Analytical and pharmacological studies of cyclophosphamide

Abstract

Pharmacokinetic and pharmacodynamic studies are an essential in order to achieve better treatment efficacy and less drug related toxicity. The kinetic studies depend on measuring the drug concentrations in body fluids. Analytical methods, sampling methods and sample preparation are important factors that affect the drug assay and hence the drug concentrations. This subsequently may alter the accuracy of pharmacokinetic and pharmacodynamic investigations. Cyclophosphamide (CPA) is an anticancer drug, which is widely used for the treatment of hematological malignancies as well as solid tumors. It is a prodrug that undergoes complicated process of metabolic activation and inactivation in the liver. Many bioanalytical assays for the quantification of CPA and its metabolites have been developed over the past decade. However, these methods have several limitations including long analysis time, sample preparation and large sample volume.

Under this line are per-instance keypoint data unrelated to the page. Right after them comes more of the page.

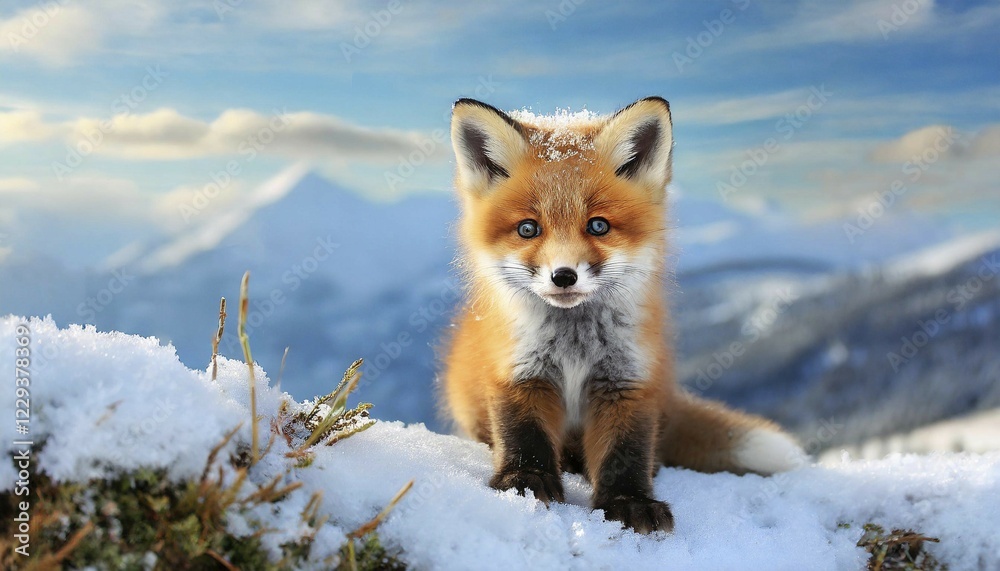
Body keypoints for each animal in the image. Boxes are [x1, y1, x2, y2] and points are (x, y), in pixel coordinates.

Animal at [441, 96, 807, 534]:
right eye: (528, 229)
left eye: (598, 226)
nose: (563, 276)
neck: (574, 346)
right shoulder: (519, 372)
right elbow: (524, 437)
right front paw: (524, 483)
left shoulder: (627, 382)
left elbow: (625, 452)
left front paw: (628, 502)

The aim of the present studies was to develop a new sensitive analytical method for cyclophosphamide and subsequently to use this method for evaluattion of new sampling’s technique in mice for kinetic studies of cyclophosphamide in mice.

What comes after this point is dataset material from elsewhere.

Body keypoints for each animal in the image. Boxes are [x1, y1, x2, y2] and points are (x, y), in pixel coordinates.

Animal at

In study I, a simple and rapid method for the determination of CPA utilizing on line sample preparation method, microextraction in packed syringe (MEPS), was developed. The quantification of CPA was carried out using liquid chromatography in combination with tandem mass spectrometry (LC-MS/MS). The method was validated for linearity, selectivity, accuracy, precision and limits of detection and quantification. One hundred and seventy plasma samples from patients treated with CPA were analyzed with the new method and compared with the results obtained after liquid-liquid extraction (LLE) and analyzed using liquid chromatography with UV detection (LC-UV). The limit of detection (LOD) was 0.005 μg/mL and the limit of quantification was 0.5 μg/mL for LC-MS/MS. The accuracy of the quality control (QC) samples ranged from 91 to 106%. The inter-day variation was within the range 5-9%, while the intra-day variation was between 1-5%. The calibration curve in plasma covered the range 0.5-150 μg/mL. The regression correlation coefficient (r) was > 0.99 for all runs. This method improved the detection limit by 100 times (0.005 μg/mL) comparing to LLE-LC-UV (0.5 μg/mL). This new method also reduced the sample handling and the analysis time by several folds compared to LC- UV detection.

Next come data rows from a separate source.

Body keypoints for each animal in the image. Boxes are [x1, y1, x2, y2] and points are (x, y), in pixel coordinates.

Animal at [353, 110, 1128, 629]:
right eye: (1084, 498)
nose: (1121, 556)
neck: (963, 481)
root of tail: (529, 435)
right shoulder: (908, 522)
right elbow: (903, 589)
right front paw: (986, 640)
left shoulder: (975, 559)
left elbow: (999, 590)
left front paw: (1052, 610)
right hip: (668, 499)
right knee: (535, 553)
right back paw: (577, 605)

In study II, we compared the pharmacokinetics of CPA using serial bleeding from the tail vein with that obtained from conventional retro-orbital sinus bleeding in mice. CPA was administered intraperitoneally to two groups of mice and blood samples were collected at different time points. For the first group (n=6), 20 μL blood samples were collected from the tail vein by serial bleeding. In the second group, 3 animals were killed at each time point and blood was collected from both tail vein and retro-orbital sinus. CPA was analyzed using LC-MS/MS. No significant differences in estimated pharmacokinetic parameters including AUC, Tmax, Cmax and half-life were observed when comparing serial- with retro-orbital bleeding. This indicates that serial sampling using tail vein in mice can offer better alternative to retro-orbital bleeding.

The present results show that LC-MS/MS in combination with serial sampling in mice can be a good alternative method to be used for early preclinical kinetic studies. However, more studies are needed to evaluate different drug categories.